▶ _TASK ITEM_: For this exercise, reproduce each entry below exactly, excluding pictures.

= = =

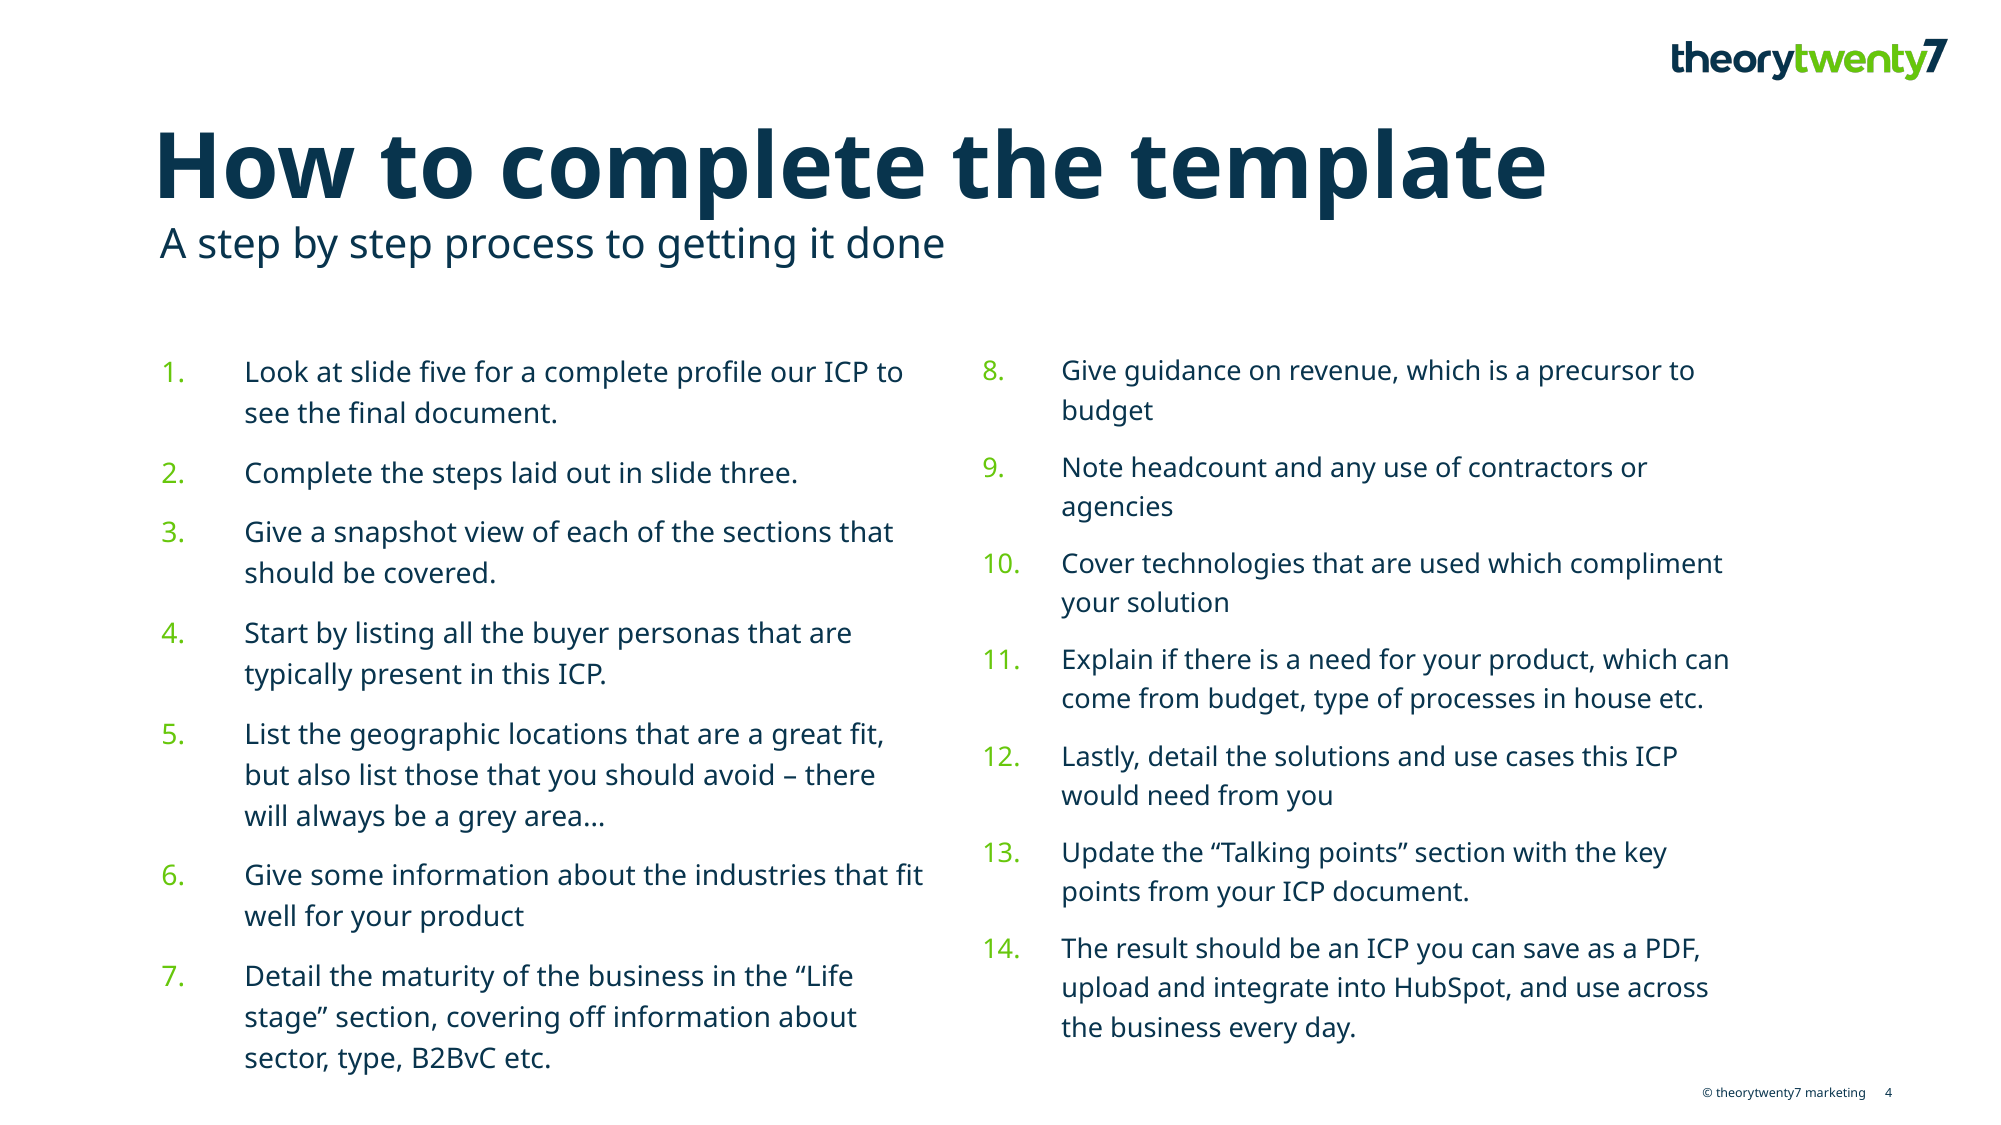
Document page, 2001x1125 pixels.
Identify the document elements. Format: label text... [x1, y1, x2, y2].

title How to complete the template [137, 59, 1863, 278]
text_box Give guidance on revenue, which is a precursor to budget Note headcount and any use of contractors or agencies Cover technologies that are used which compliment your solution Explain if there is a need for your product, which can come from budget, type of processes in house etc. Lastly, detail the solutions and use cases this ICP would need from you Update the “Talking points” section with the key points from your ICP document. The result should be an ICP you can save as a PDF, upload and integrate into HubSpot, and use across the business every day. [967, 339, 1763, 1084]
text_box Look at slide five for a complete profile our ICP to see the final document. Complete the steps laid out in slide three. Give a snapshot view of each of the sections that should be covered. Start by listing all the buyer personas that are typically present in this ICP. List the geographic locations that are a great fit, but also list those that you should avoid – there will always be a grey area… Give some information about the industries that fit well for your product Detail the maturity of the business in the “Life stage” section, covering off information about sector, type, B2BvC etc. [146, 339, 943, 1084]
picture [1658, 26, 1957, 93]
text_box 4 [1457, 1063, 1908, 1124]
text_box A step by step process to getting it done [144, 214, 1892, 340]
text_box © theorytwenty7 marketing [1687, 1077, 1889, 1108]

= = =

▶ _RESPONSE AREA_:
Document page, 2001x1125 pixels.
Identify the document elements. Format: label text... [x1, y1, x2, y2].

title How to complete the template [137, 59, 1863, 278]
text_box Give guidance on revenue, which is a precursor to budget Note headcount and any use of contractors or agencies Cover technologies that are used which compliment your solution Explain if there is a need for your product, which can come from budget, type of processes in house etc. Lastly, detail the solutions and use cases this ICP would need from you Update the “Talking points” section with the key points from your ICP document. The result should be an ICP you can save as a PDF, upload and integrate into HubSpot, and use across the business every day. [967, 339, 1763, 1084]
text_box Look at slide five for a complete profile our ICP to see the final document. Complete the steps laid out in slide three. Give a snapshot view of each of the sections that should be covered. Start by listing all the buyer personas that are typically present in this ICP. List the geographic locations that are a great fit, but also list those that you should avoid – there will always be a grey area… Give some information about the industries that fit well for your product Detail the maturity of the business in the “Life stage” section, covering off information about sector, type, B2BvC etc. [146, 339, 943, 1084]
picture [1658, 26, 1957, 93]
text_box 4 [1457, 1063, 1908, 1124]
text_box A step by step process to getting it done [144, 214, 1892, 340]
text_box © theorytwenty7 marketing [1687, 1077, 1889, 1108]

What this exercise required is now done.